Let's say you have the following SVG of a circle with an exclamation mark that you want to inline in your markup.

<svg height="48" width="48" viewBox="0 0 48 48">
  <circle fill="currentColor" cx="24" cy="24" r="20" />
  <rect
    fill="#fff"
    x="21"
    y="10"
    width="6"
    height="18"
    style="fill: var(--fill, #fff)"
  />
  <circle fill="#fff" cx="24" cy="35" r="5" style="fill: var(--fill, #fff)" />
</svg>

If you want to change just one colour, in this case the circle, you can use a fill attribute with currentColor as its value. This allows you to change the background colour of the circle using SCSS, like so:

$dark-blue: #ff1493;

svg {
  color: $dark-blue;
}

This works perfectly fine but it is limited to just one colour. CSS Custom Properties can help if you wanted to change more than just one colour.
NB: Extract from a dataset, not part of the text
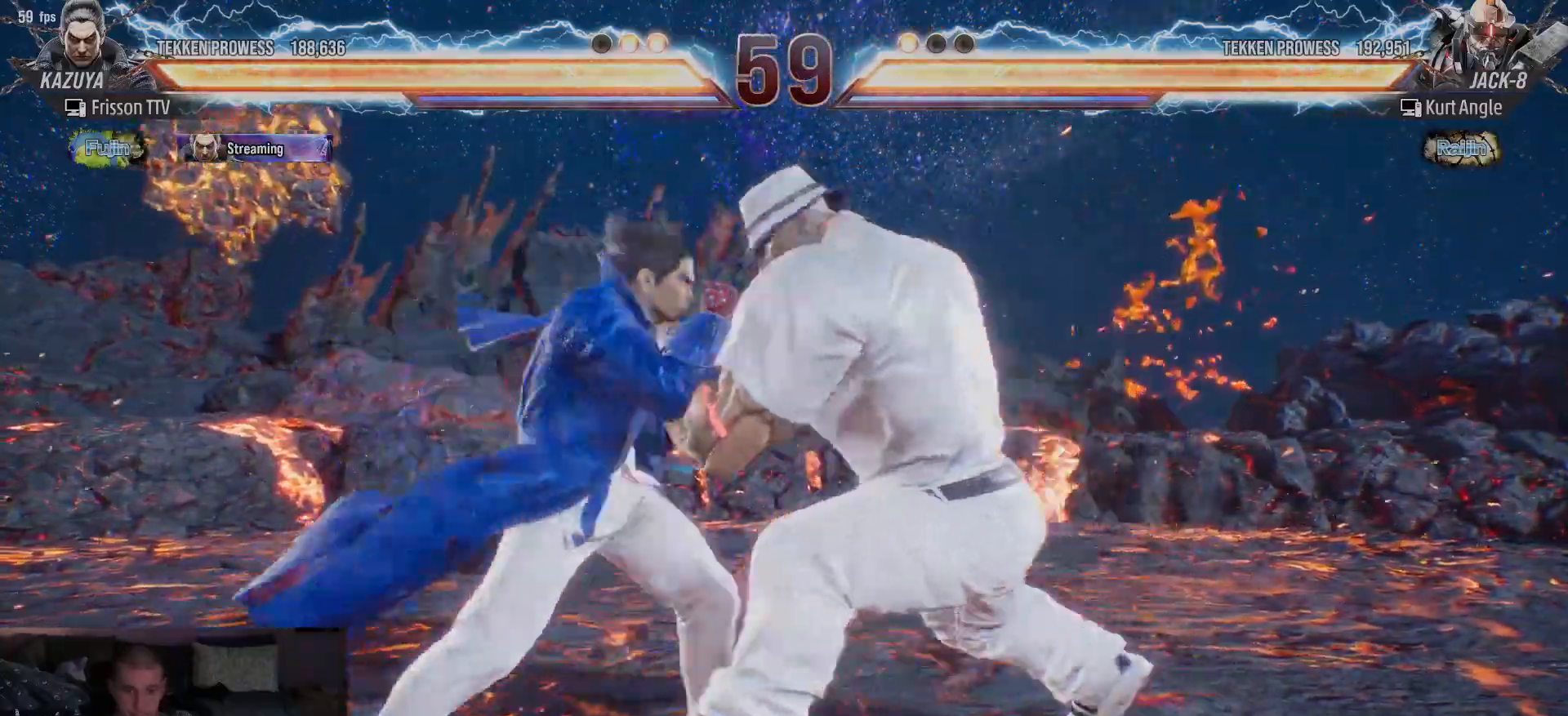
{"dt_ms": 500, "buttons": [], "left_stick": "center", "events": [[50, "SQUARE", "up"], [333, "TRIANGLE", "down"], [383, "TRIANGLE", "up"]]}
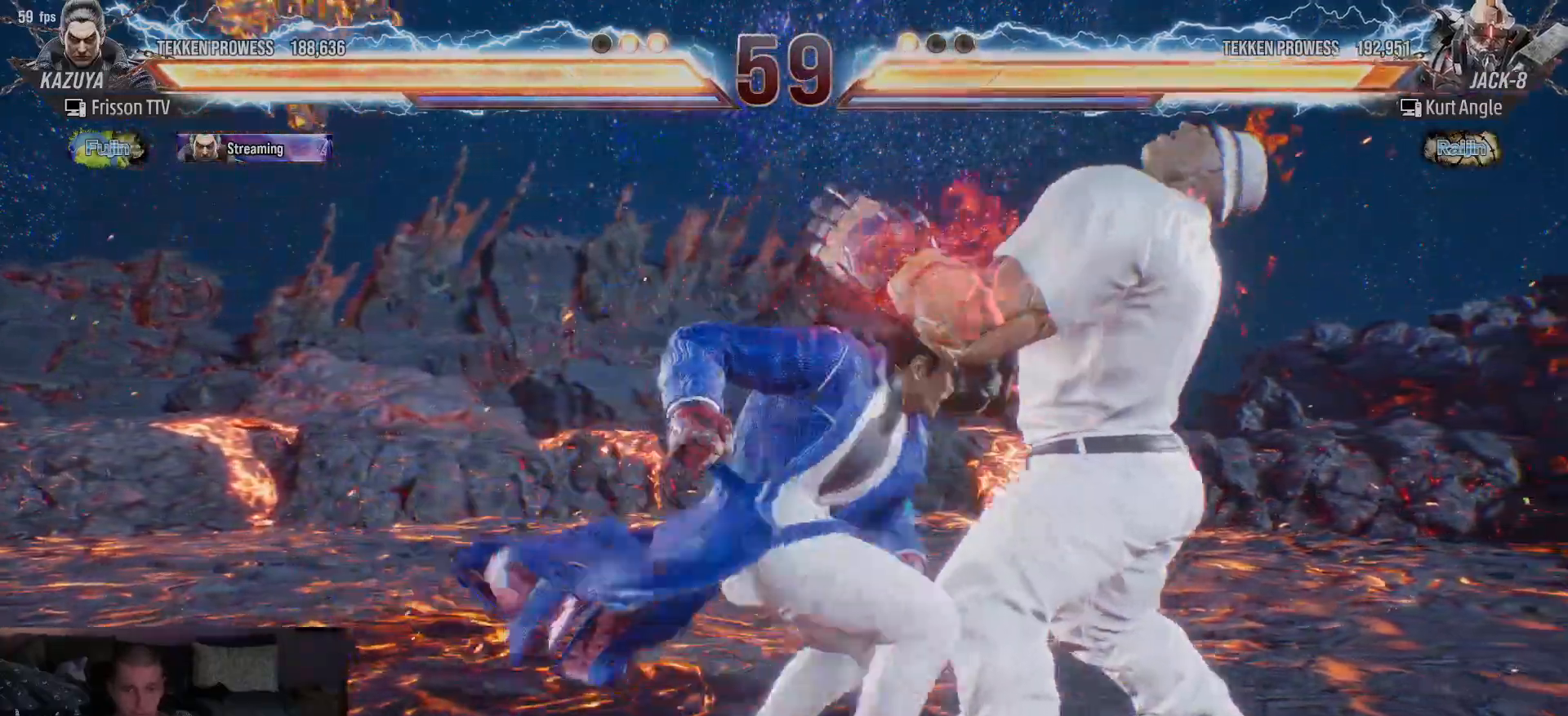
{"dt_ms": 500, "buttons": [], "left_stick": "center", "events": [[433, "left_stick", "right"], [500, "left_stick", "center"]]}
The <rect /> and the second <circle /> in the SVG above have their fill attribute set to white (#fff). In modern browsers this can be overriden using CSS Custom Properties. The style attribute in the SVG above uses a custom property --fill that can be given a value in SCSS to apply a different fill colour [1]. In SCSS it looks like this, but unfortunately this does not work.

$dark-blue: #ff1493;
$yellow: #800080;

svg {
  color: $dark-blue; // this does not work as expected
  --fill: $yellow;
}

What ended up in the browser was the following:

svg {
  color: #ff1493;
  --fill: $yellow;
}

This obviously does not work and resulted in a black exclamation mark on a dark blue background instead of the yellow exclamation mark that was expected.

In order to get this to work we need to use Sass’s interpolation #{} like so:

$dark-blue: #ff1493;
$yellow: #800080;

svg {
  color: $dark-blue;
  --fill: #{$yellow};
}

Et voilá, a beautiful multicolour SVG with proper fallback in browsers that do not support Custom Properties.

Ok, so maybe not yellow on dark blue, but still pretty.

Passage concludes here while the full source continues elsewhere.